Astrophysicist told which galaxies are best for the development of intelligent life forms

US, WASHINGTON (ORDO NEWS) — The article, published by the astrophysicist Daniel Whitmire in the publication Monthly Notices of the Royal Astronomical Society, gives a new perspective on which galaxies are most likely to show intelligent life forms. Whitmire’s work refutes the theory put forward in 2015, according to which the greatest probability of the appearance of the mind is precisely in giant elliptical galaxies.

The authors of a five-year-old study, British scientists led by astrophysicist Pratika Dayal of Durham University, claimed that there are a lot of stars in giant elliptical galaxies and a relatively low proportion of potentially deadly supernovae. This increases the chance of the existence of planets in habitable zones around the stars and reduces the likelihood that a supernova outbreak will destroy the nascent life.

However, Whitmire believes that the conclusions of this work are contrary to the so-called Copernicus principle of mediocrity. Its meaning boils down to the fact that an object should be considered typical of its class and not out of the ordinary, unless there is clear evidence to the contrary. For example, as applied to the Earth, the Copernican principle indicates that our planet does not occupy any special place in the Universe and is no exception. So, there must be other planets with similar conditions on which protein life can appear.

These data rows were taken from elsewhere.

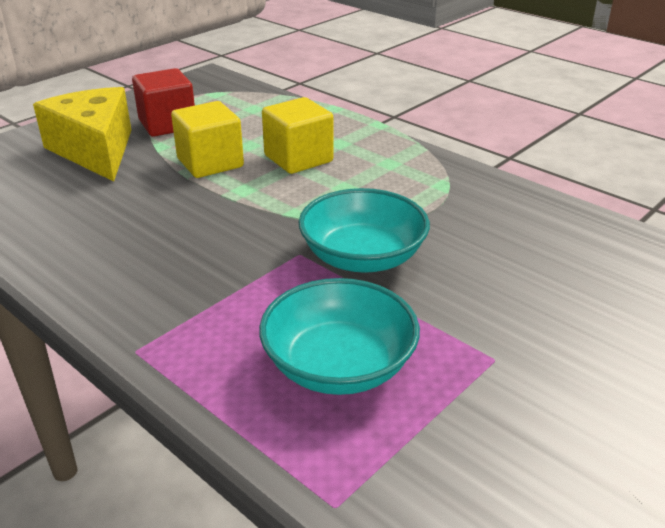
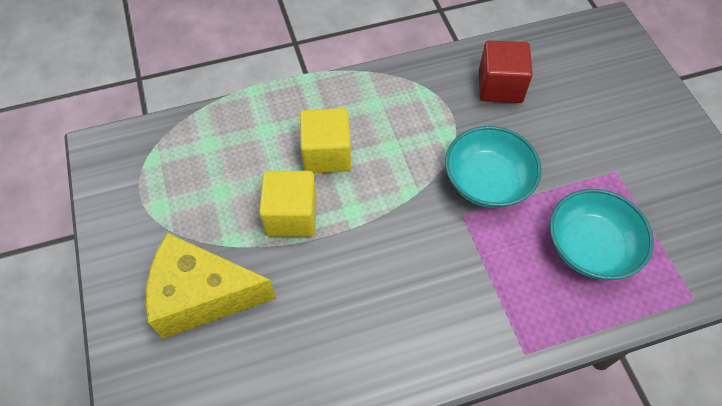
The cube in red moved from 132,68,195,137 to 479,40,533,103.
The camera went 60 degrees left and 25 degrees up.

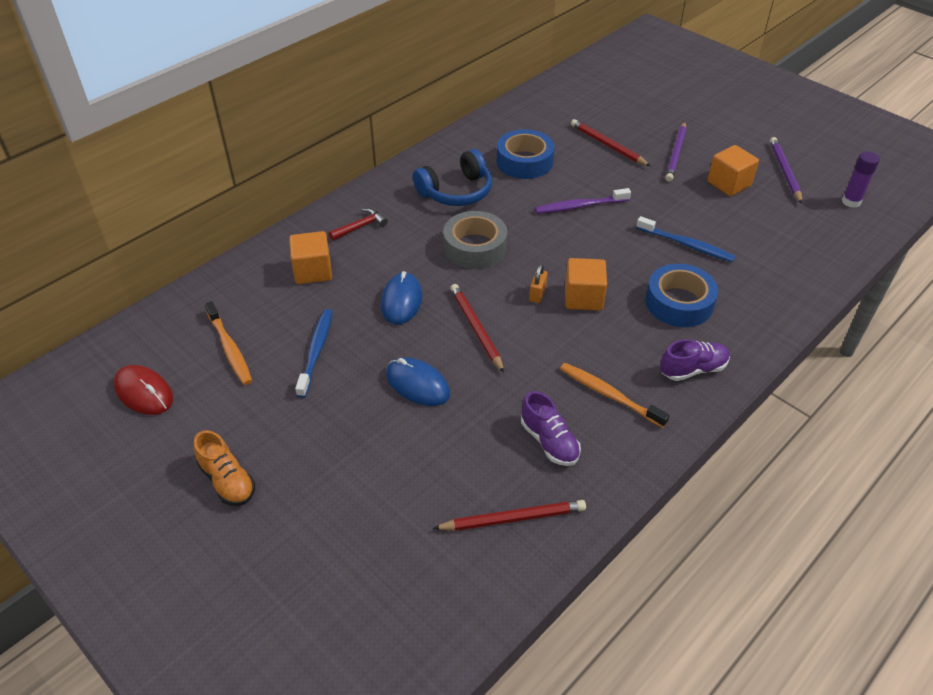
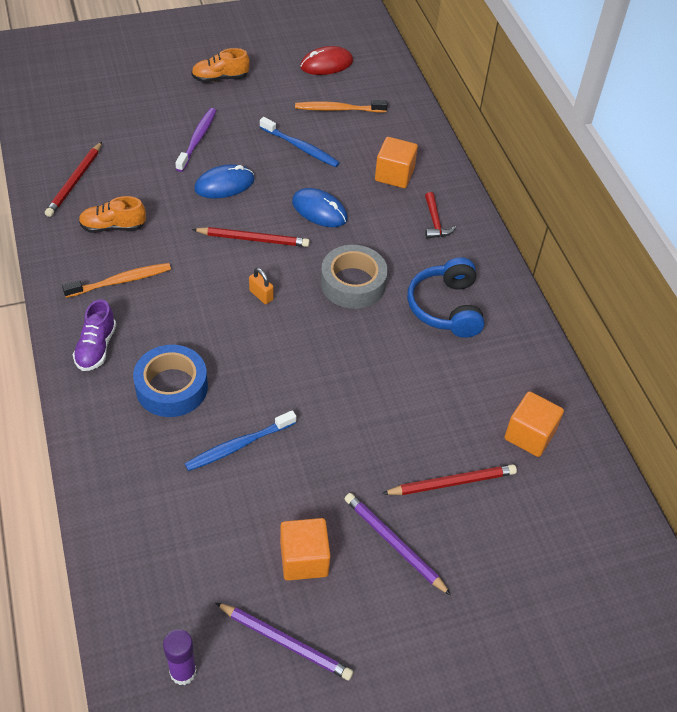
The tape in blue at 497,129,554,179 disappeared.
The shoe in purple at 521,391,581,466 became the shoe in orange at 79,196,146,233.
The toothbrush in purple moved from 535,188,631,214 to 175,108,216,172.
The cube in orange moved from 565,258,607,311 to 505,391,564,457.
The camera went 115 degrees right and 5 degrees up.

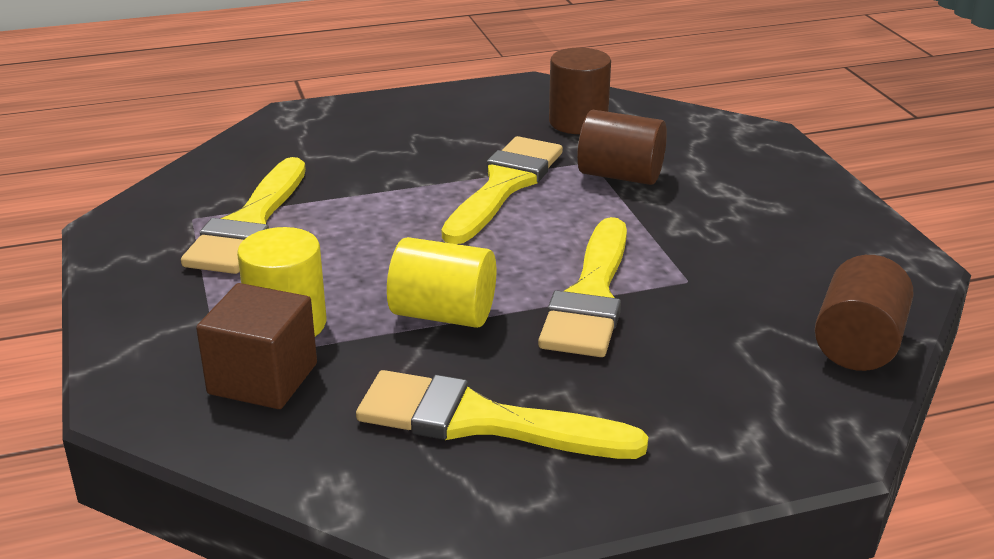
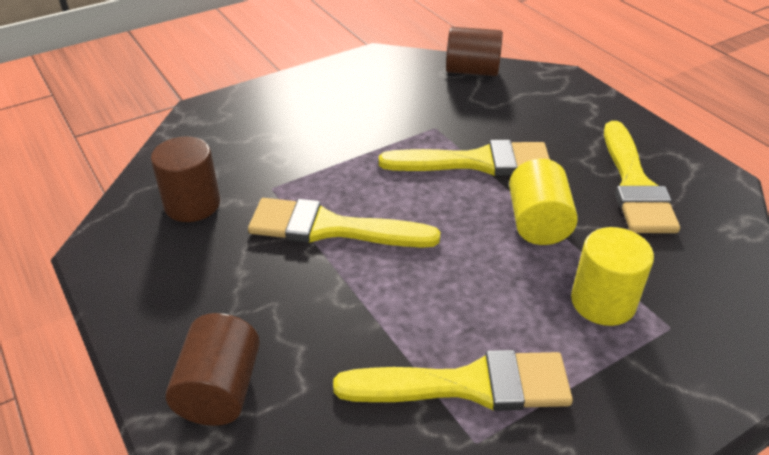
The cube in brown at 196,283,317,409 disappeared.
The cylinder in brown moved from 577,110,667,185 to 166,313,260,426.
The camera went 105 degrees left and 10 degrees up.

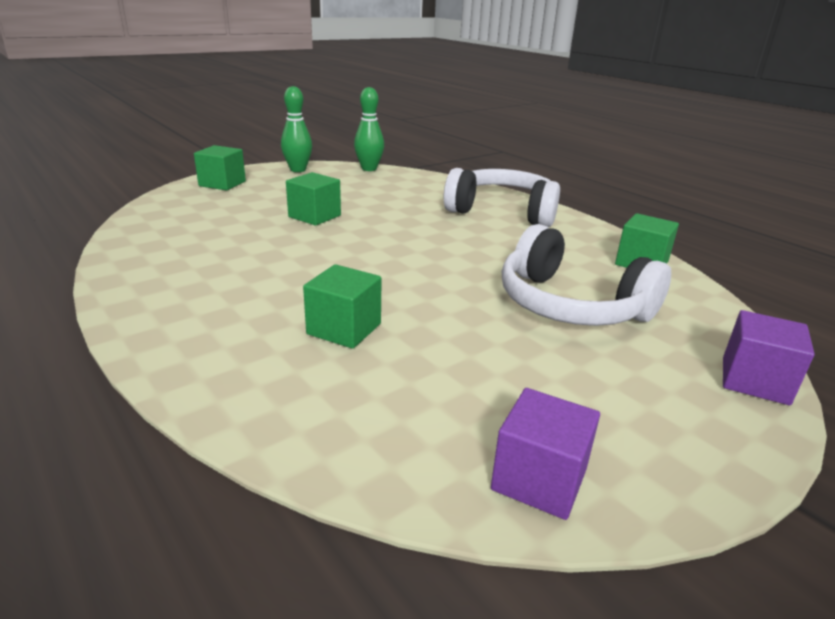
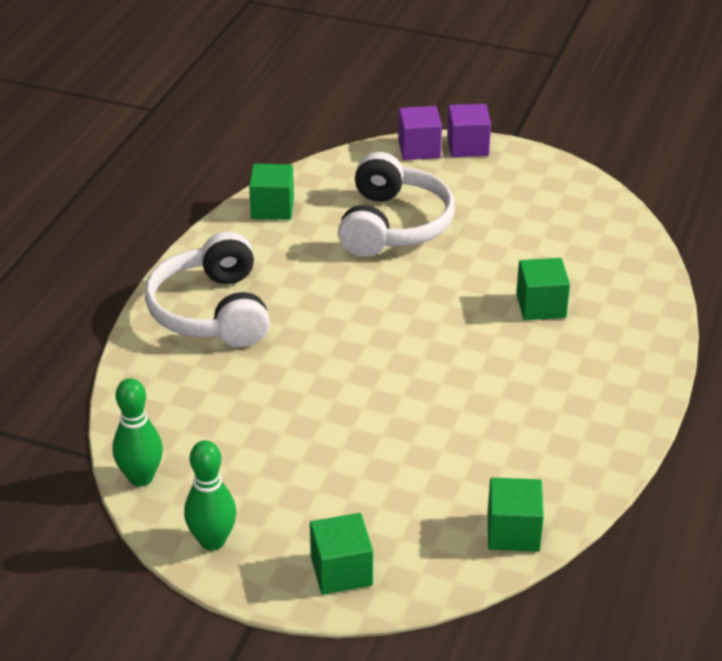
The cube in green moved from 286,172,341,226 to 488,478,544,551.
The cube in purple moved from 491,388,600,520 to 447,104,491,157.
The camera went 120 degrees left and 10 degrees up.

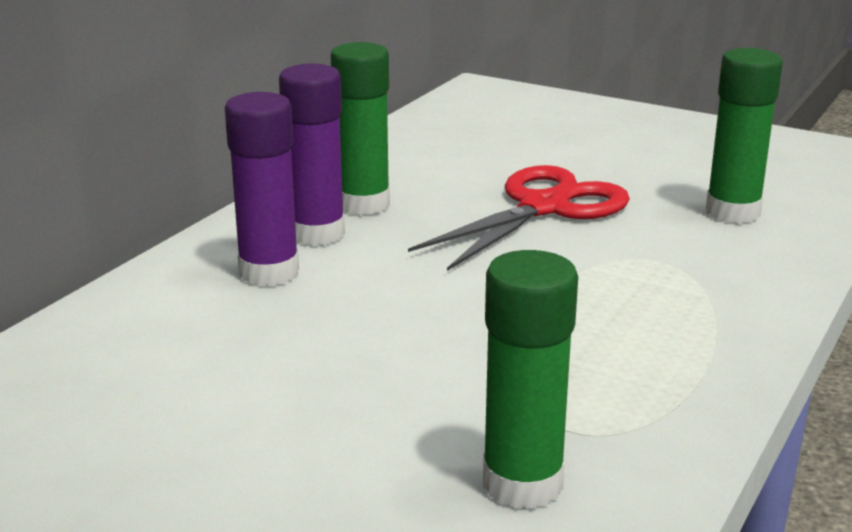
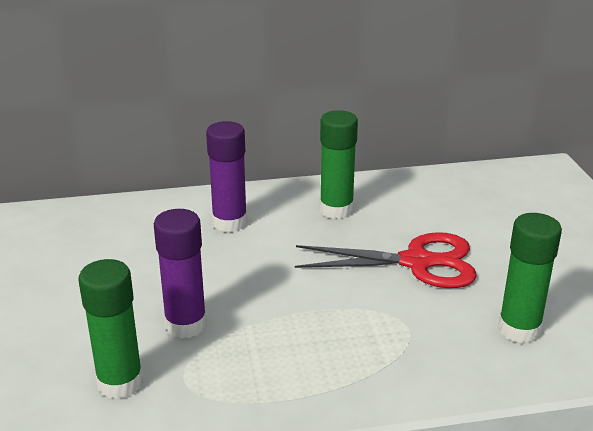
The glue stick in purple moved from 279,63,345,246 to 154,209,207,339.
The camera went 50 degrees right and 5 degrees up.

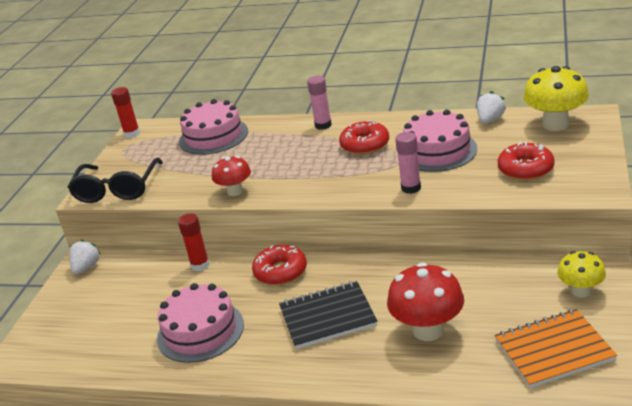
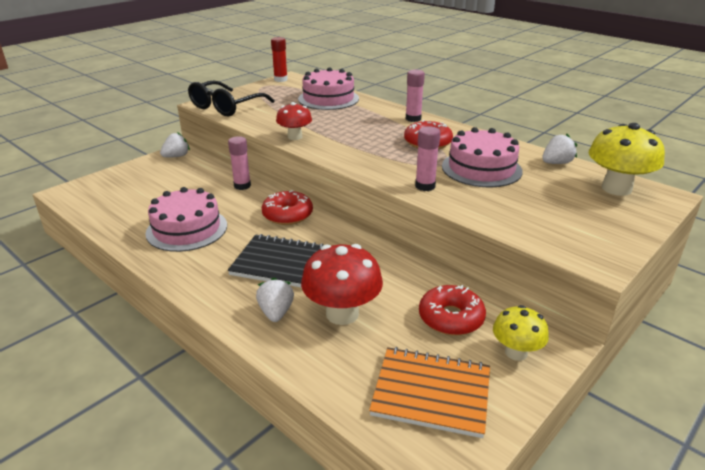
The glue stick in red at 178,214,210,271 became the glue stick in pink at 228,136,251,190.
The donut in red moved from 498,141,554,181 to 419,285,486,335.
The strawberry in white at 256,278,294,322 appeared.
The camera went 25 degrees right and 0 degrees up.

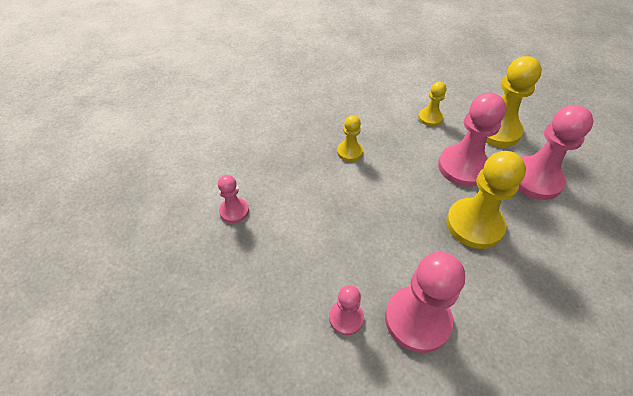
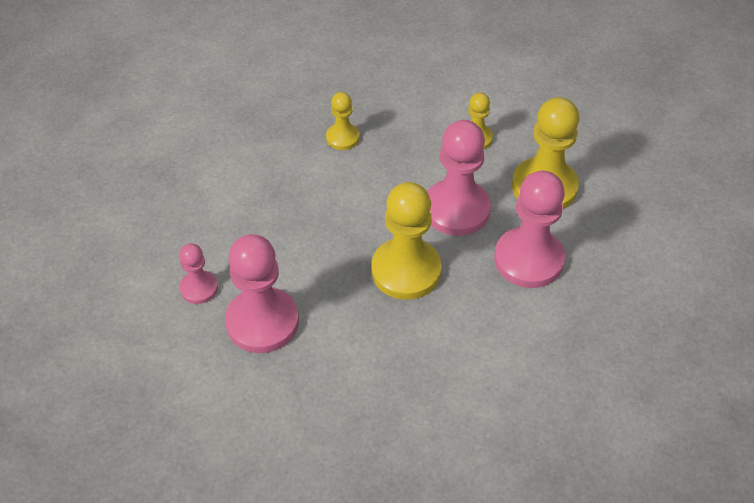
The pawn in pink at 218,175,249,223 disappeared.
The camera went 30 degrees right and 0 degrees up.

Therefore, the Earth and the technological civilization developing on it should be a typical object, analogues of which exist in other parts of the Universe. This means that the location of such objects should also be typical, and the probability of finding an inhabited planet in a spiral galaxy (such as the Milky Way) should be significantly higher than in an elliptical galaxy.

In his article, Whitmire also offers an explanation of why elliptical galaxies are not suitable for the role of “cradles of life.” “The evolution of elliptical galaxies is completely different from the [evolution] of the Milky Way,” says the scientist. “In the early phase of the development of these galaxies, the radiation was so strong that it would simply completely destroy any inhabited planets.”

According to the astrophysicist, at the later stages of the development of such galaxies, the speed of star formation also almost drops to zero, which, in turn, reduces the chances of the appearance of new habitable zones in which planets can form. Whitmire believes that it is best to look for intelligent life in SB-type galaxies – spiral with a jumper, such as the Milky Way.